▸ **INSTRUCTION**
Please give back only the lines below from the one containing "Tengah. Dengan adanya" to the one containing "2013/4/2 7:23)", each repeated word for word, both ends included.

▸ **GIVEN DATA**
________________

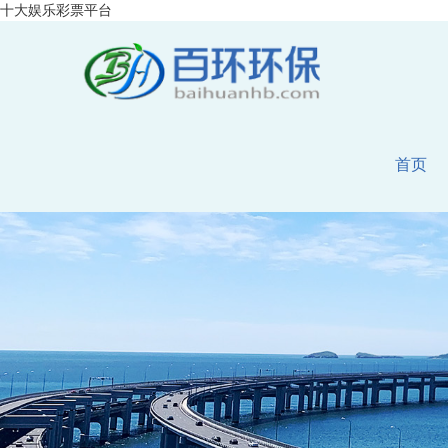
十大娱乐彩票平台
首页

________________

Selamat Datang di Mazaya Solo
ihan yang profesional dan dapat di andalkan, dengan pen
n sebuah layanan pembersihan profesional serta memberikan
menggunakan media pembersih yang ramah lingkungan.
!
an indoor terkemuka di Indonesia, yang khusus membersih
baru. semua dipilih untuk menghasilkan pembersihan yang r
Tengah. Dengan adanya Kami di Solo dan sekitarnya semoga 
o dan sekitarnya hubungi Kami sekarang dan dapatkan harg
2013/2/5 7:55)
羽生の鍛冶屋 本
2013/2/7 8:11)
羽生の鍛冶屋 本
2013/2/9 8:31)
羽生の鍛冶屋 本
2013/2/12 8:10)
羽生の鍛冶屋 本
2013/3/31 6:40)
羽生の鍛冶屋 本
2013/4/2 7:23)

________________

▸ **RESULT FOR THIS EXERCISE**
Tengah. Dengan adanya Kami di Solo dan sekitarnya semoga 
o dan sekitarnya hubungi Kami sekarang dan dapatkan harg
2013/2/5 7:55)
羽生の鍛冶屋 本
2013/2/7 8:11)
羽生の鍛冶屋 本
2013/2/9 8:31)
羽生の鍛冶屋 本
2013/2/12 8:10)
羽生の鍛冶屋 本
2013/3/31 6:40)
羽生の鍛冶屋 本
2013/4/2 7:23)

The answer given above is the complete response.